Bild: Indigene unterstützten die Amtseinführung von Bernardo Arevalo
Hamburg taz | Auch nach mehr als sechzig Tagen der Proteste ist die
Mobilisierungsfähigkeit der indigenen Autoritäten Guatemalas ungebrochen.
Am Montag protestierten Zigtausende rund um das Ministerio Público, die
Generalstaatsanwaltschaft, und das Parlament in Guatemala-Stadt gegen den
„Pakt der Korrupten“ und dessen Strategie, den gewählten Präsidenten
[1][Bernardo Arévalo] weiter zu schwächen.

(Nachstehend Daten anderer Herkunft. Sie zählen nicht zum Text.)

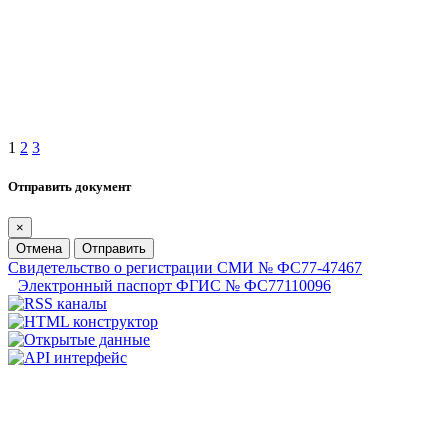
1
2
3
Отправить документ
×
Отмена
Отправить
Свидетельство о регистрации СМИ № ФС77-47467
Электронный паспорт ФГИС № ФС77110096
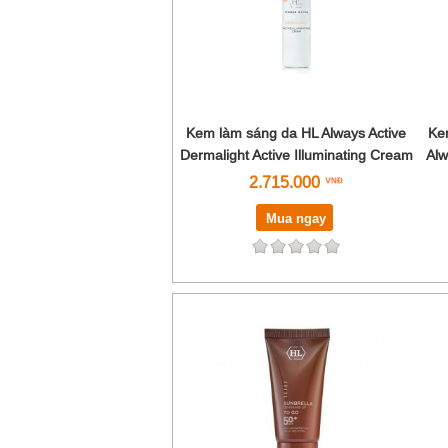
Kem làm sáng da HL Always Active
Ke
Dermalight Active Illuminating Cream
Alw
2.715.000
Mua ngay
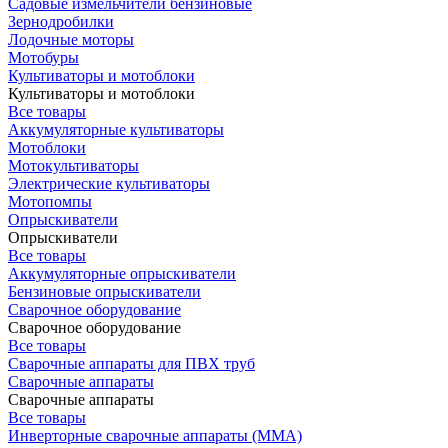
Садовые измельчители бензиновые
Зернодробилки
Лодочные моторы
Мотобуры
Культиваторы и мотоблоки
Культиваторы и мотоблоки
Все товары
Аккумуляторные культиваторы
Мотоблоки
Мотокультиваторы
Электрические культиваторы
Мотопомпы
Опрыскиватели
Опрыскиватели
Все товары
Аккумуляторные опрыскиватели
Бензиновые опрыскиватели
Сварочное оборудование
Сварочное оборудование
Все товары
Сварочные аппараты для ПВХ труб
Сварочные аппараты
Сварочные аппараты
Все товары
Инверторные сварочные аппараты (ММА)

Am 30. November hat das Parlament den Haushalt für 2024 verabschiedet und
dem designierten Präsidenten gleich mehrere Fußfesseln angelegt. „Das
schafft Tatsachen“, so Héctor Reyes, Direktor der
Menschenrechtsorganisation CalDH. So ist der Etat des als Zentrum der
Korruption geltenden Ministerio Público, der Generalstaatsanwaltschaft, auf
die Rekordsumme von 3,664 Milliarden Quetzales, umgerechnet 431 Millionen
Euro, festgeschrieben worden.
„Damit wird eine Spezialbrigade mit schweren Waffen, High-Tech-Ausrüstung,
Abhörsystemen und vielem mehr finanziert, wodurch das Ministerio zum Staat
im Staat geworden ist“, kritisiert Miguel Mörth. Der deutsche Jurist lebt
seit mehr als 30 Jahren in der Hauptstadt des mittelamerikanischen Landes
und beobachtet genauso wie Héctor Reyes die Initiativen des „Paktes der
Korrupten“ mit Sorge, die zum Ziel haben, dem designierten Präsidenten das
Regieren zu erschweren.
Bernardo Arévalo, am 20. August mit deutlicher Mehrheit zum Präsidenten
gewählt, soll am 14. Januar vereidigt werden. Das wird, so die Einschätzung
vieler Beobachter, auch passieren, obwohl es nach wie vor Versuche aus dem
Ministerio Público gibt, den designierten Präsidenten zu kriminalisieren
und seine Immunität aufzuheben.
## Verhindern können sie Arévalo nicht mehr
Letztes Beispiel ist der Antrag der Generalstaatsanwaltschaft, Arévalo und
seiner Vizepräsidentin Karin Herrera die Immunität zu entziehen, um sie
wegen ihrer vermeintlichen Mittäterschaft bei der Besetzung einer
Universität in der Hauptstadt im vergangenen Jahr zu kriminalisieren. Doch
selbst dem einschlägig bekannten Richter waren die vorgelegten Indizien
dafür zu dünn, so dass er von 27 beantragten Haftbefehlen nur sechs
absegnete.
Für Michael Mörth ist das ein Indiz dafür, dass der „Pakt der Korrupten“
sein Pulver verschossen hat und die [2][Strategie], den gewählten
Präsidenten erst gar nicht ins Amt zu lassen, fallen lassen wird. Fortan
geht es darum, Arévalo und seine Partei Movimiento Semilla (Bewegung
Samenkorn) zu schwächen.
Dabei ist der „[3][Pakt der Korrupten]“, ein Netzwerk aus Politik,
Unternehmen, Militär und Justiz, überaus erfolgreich, denn sie haben de
facto die Justiz des Landes bis zum Verfassungsgericht unter Kontrolle. Nur
so war es möglich, die Partei Semilla am 31. Oktober aufgrund von
Unregelmäßigkeiten bei deren Registrierung offiziell zu annullieren.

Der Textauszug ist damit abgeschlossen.